▶ Collected data:
=== Begin Enclosure ===

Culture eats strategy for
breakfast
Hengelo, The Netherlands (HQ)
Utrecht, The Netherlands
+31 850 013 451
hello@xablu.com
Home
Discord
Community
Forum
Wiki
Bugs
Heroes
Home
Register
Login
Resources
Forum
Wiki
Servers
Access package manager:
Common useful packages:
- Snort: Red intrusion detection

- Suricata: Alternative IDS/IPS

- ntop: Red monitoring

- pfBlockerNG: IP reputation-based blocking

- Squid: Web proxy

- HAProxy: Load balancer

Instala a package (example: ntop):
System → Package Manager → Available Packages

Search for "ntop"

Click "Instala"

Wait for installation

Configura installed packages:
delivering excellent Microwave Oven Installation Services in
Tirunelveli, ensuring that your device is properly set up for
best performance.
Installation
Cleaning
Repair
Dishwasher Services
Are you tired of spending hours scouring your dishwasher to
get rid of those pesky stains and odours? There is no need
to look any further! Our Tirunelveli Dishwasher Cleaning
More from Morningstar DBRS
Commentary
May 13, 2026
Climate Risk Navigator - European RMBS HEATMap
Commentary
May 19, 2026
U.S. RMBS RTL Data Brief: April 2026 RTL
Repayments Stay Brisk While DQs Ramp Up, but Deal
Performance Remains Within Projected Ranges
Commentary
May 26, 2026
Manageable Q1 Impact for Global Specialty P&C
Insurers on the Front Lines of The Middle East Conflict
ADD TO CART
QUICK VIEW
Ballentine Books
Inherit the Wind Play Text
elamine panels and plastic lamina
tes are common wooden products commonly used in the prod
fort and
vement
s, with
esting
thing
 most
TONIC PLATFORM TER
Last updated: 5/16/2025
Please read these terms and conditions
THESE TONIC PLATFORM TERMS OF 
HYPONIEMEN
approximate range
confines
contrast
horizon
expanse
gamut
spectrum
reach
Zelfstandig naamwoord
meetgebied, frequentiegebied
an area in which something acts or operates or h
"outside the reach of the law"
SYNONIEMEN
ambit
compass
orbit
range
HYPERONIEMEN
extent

=== End Enclosure ===

▶ Written task: Exactly as written, please output every entry.

▶ Task answer:
Culture eats strategy for
breakfast
Hengelo, The Netherlands (HQ)
Utrecht, The Netherlands
+31 850 013 451
hello@xablu.com
Home
Discord
Community
Forum
Wiki
Bugs
Heroes
Home
Register
Login
Resources
Forum
Wiki
Servers
Access package manager:
Common useful packages:
- Snort: Red intrusion detection

- Suricata: Alternative IDS/IPS

- ntop: Red monitoring

- pfBlockerNG: IP reputation-based blocking

- Squid: Web proxy

- HAProxy: Load balancer

Instala a package (example: ntop):
System → Package Manager → Available Packages

Search for "ntop"

Click "Instala"

Wait for installation

Configura installed packages:
delivering excellent Microwave Oven Installation Services in
Tirunelveli, ensuring that your device is properly set up for
best performance.
Installation
Cleaning
Repair
Dishwasher Services
Are you tired of spending hours scouring your dishwasher to
get rid of those pesky stains and odours? There is no need
to look any further! Our Tirunelveli Dishwasher Cleaning
More from Morningstar DBRS
Commentary
May 13, 2026
Climate Risk Navigator - European RMBS HEATMap
Commentary
May 19, 2026
U.S. RMBS RTL Data Brief: April 2026 RTL
Repayments Stay Brisk While DQs Ramp Up, but Deal
Performance Remains Within Projected Ranges
Commentary
May 26, 2026
Manageable Q1 Impact for Global Specialty P&C
Insurers on the Front Lines of The Middle East Conflict
ADD TO CART
QUICK VIEW
Ballentine Books
Inherit the Wind Play Text
elamine panels and plastic lamina
tes are common wooden products commonly used in the prod
fort and
vement
s, with
esting
thing
 most
TONIC PLATFORM TER
Last updated: 5/16/2025
Please read these terms and conditions
THESE TONIC PLATFORM TERMS OF 
HYPONIEMEN
approximate range
confines
contrast
horizon
expanse
gamut
spectrum
reach
Zelfstandig naamwoord
meetgebied, frequentiegebied
an area in which something acts or operates or h
"outside the reach of the law"
SYNONIEMEN
ambit
compass
orbit
range
HYPERONIEMEN
extent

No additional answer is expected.